**Material for the task**:
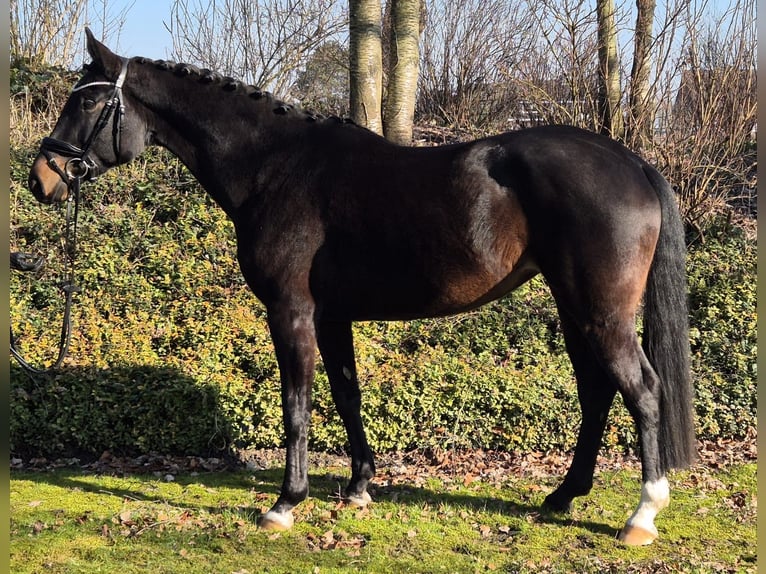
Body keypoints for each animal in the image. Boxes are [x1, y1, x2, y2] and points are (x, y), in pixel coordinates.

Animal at [28, 28, 696, 548]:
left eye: (89, 102)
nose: (42, 178)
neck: (275, 167)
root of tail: (631, 161)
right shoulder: (333, 318)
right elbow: (347, 395)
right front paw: (357, 489)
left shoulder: (291, 312)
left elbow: (297, 405)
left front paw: (285, 503)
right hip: (575, 308)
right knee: (597, 393)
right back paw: (562, 496)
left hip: (601, 313)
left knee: (643, 391)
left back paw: (642, 514)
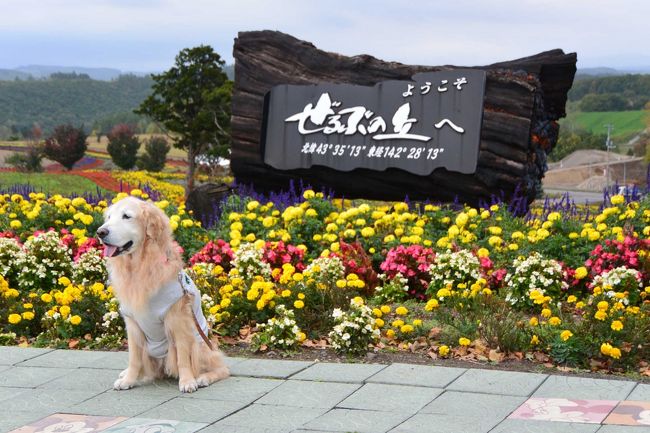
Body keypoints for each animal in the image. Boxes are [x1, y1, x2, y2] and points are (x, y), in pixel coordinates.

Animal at [96, 196, 228, 392]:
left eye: (126, 216)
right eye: (109, 217)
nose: (100, 232)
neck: (139, 266)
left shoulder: (177, 320)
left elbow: (183, 357)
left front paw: (187, 381)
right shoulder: (132, 323)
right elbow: (134, 358)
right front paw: (128, 379)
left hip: (200, 344)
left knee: (221, 367)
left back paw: (203, 378)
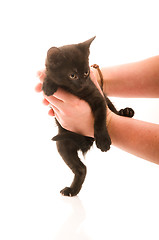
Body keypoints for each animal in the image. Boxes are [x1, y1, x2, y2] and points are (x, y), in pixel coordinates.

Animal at [42, 36, 134, 196]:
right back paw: (72, 190)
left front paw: (103, 141)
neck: (74, 91)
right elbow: (48, 75)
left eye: (86, 73)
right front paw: (48, 85)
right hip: (62, 143)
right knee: (81, 168)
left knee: (113, 110)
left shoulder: (98, 98)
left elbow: (100, 120)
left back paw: (125, 112)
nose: (82, 84)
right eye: (72, 75)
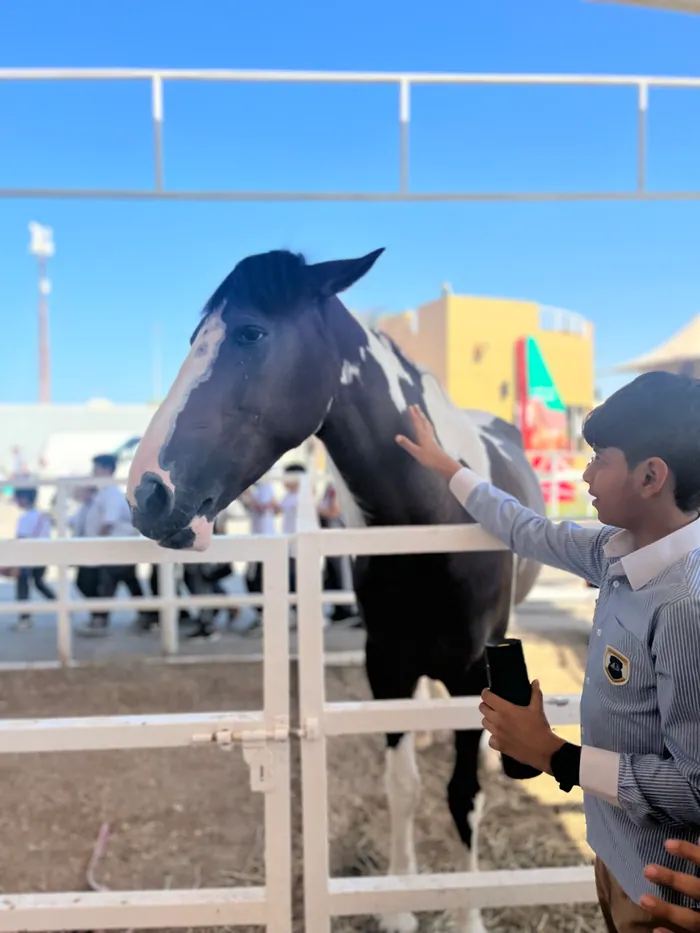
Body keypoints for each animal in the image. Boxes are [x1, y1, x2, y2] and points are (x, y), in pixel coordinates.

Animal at [126, 248, 546, 933]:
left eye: (251, 333)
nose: (146, 494)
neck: (431, 521)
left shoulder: (468, 671)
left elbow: (463, 798)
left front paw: (467, 916)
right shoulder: (387, 666)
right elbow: (402, 787)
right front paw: (399, 904)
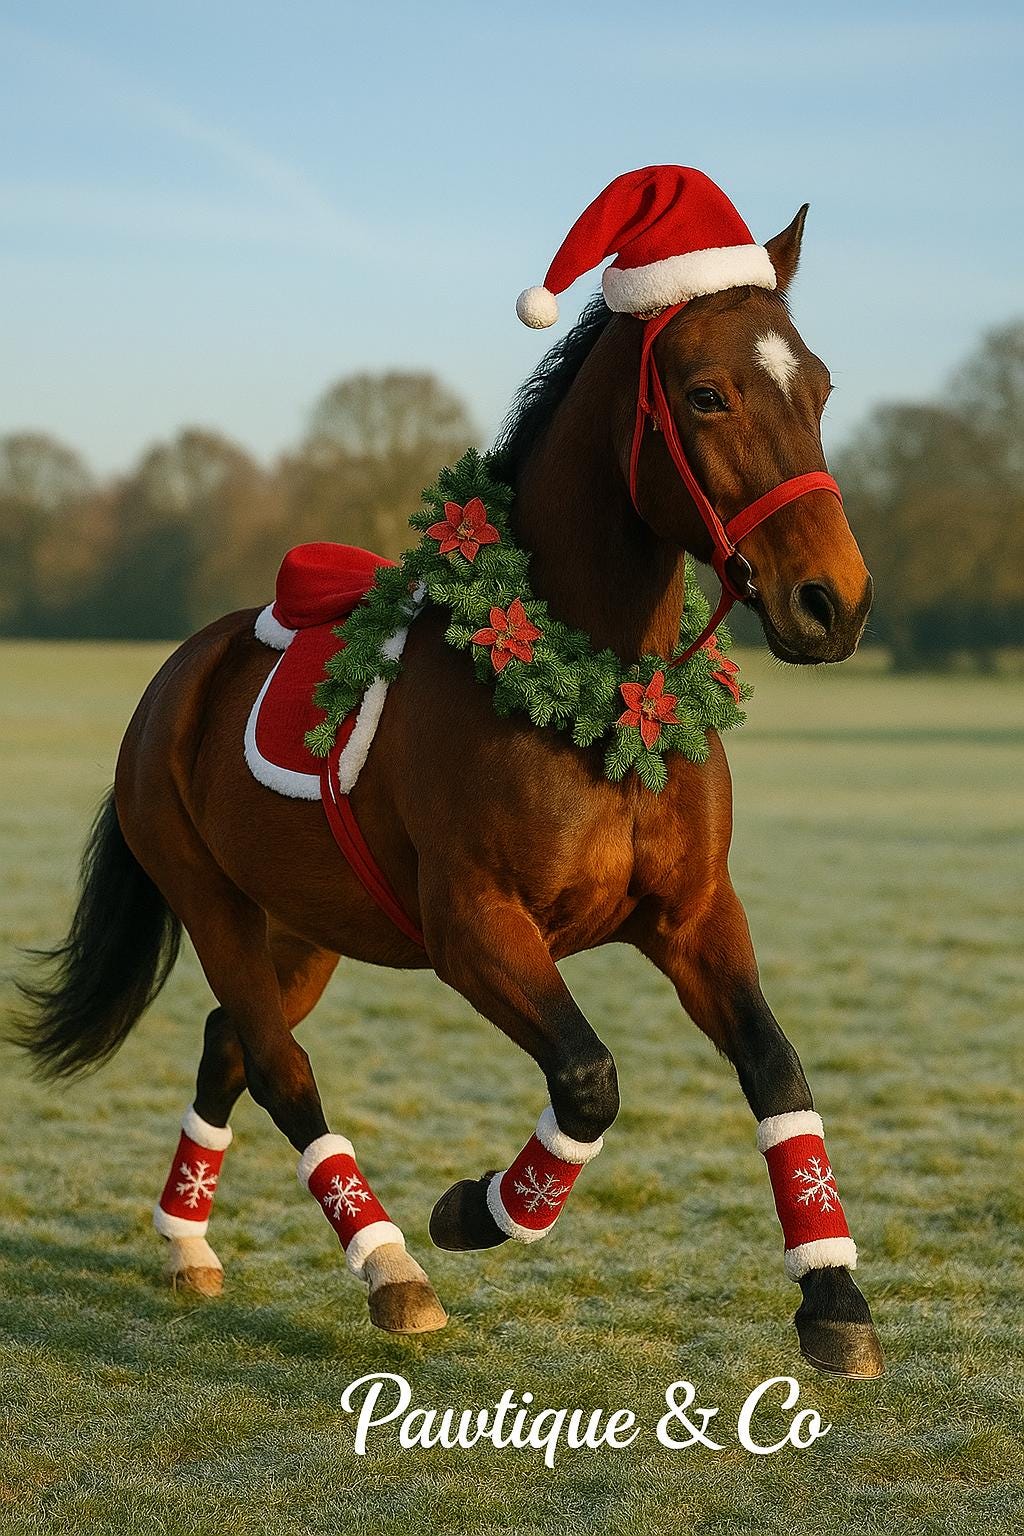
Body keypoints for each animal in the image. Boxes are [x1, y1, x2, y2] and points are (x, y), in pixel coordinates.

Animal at [13, 206, 882, 1376]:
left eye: (821, 389)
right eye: (706, 394)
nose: (834, 601)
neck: (601, 687)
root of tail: (175, 678)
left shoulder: (695, 916)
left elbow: (776, 1072)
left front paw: (832, 1296)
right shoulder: (474, 924)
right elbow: (589, 1079)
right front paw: (481, 1210)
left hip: (302, 928)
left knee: (230, 1044)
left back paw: (186, 1242)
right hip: (214, 904)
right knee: (280, 1067)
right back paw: (391, 1269)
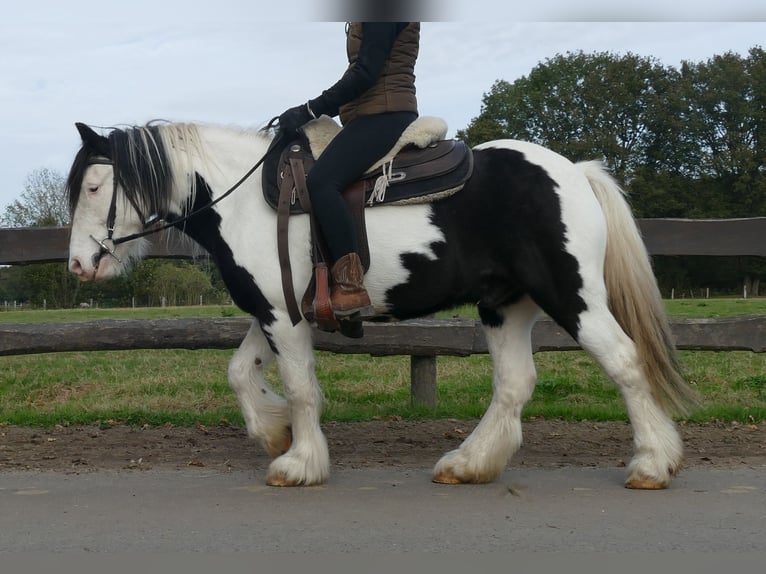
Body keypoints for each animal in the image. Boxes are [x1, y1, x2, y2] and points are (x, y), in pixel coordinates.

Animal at [69, 120, 700, 490]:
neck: (245, 200)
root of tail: (574, 172)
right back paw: (470, 463)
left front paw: (299, 461)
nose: (78, 265)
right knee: (515, 383)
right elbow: (240, 372)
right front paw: (274, 431)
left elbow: (300, 388)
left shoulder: (283, 316)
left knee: (624, 361)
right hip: (505, 304)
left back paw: (652, 463)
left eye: (95, 188)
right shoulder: (271, 312)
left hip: (571, 296)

**Your assignment**:
The expected result is every line from the material above that includes "shoulder".

**Result of this exercise**:
right shoulder: (333, 318)
left shoulder: (291, 312)
left shoulder: (177, 320)
right shoulder: (132, 323)
left shoulder: (98, 98)
left shoulder: (468, 671)
right shoulder: (387, 666)
left shoulder: (695, 916)
right shoulder: (474, 924)
left shoulder: (283, 316)
right shoulder: (271, 312)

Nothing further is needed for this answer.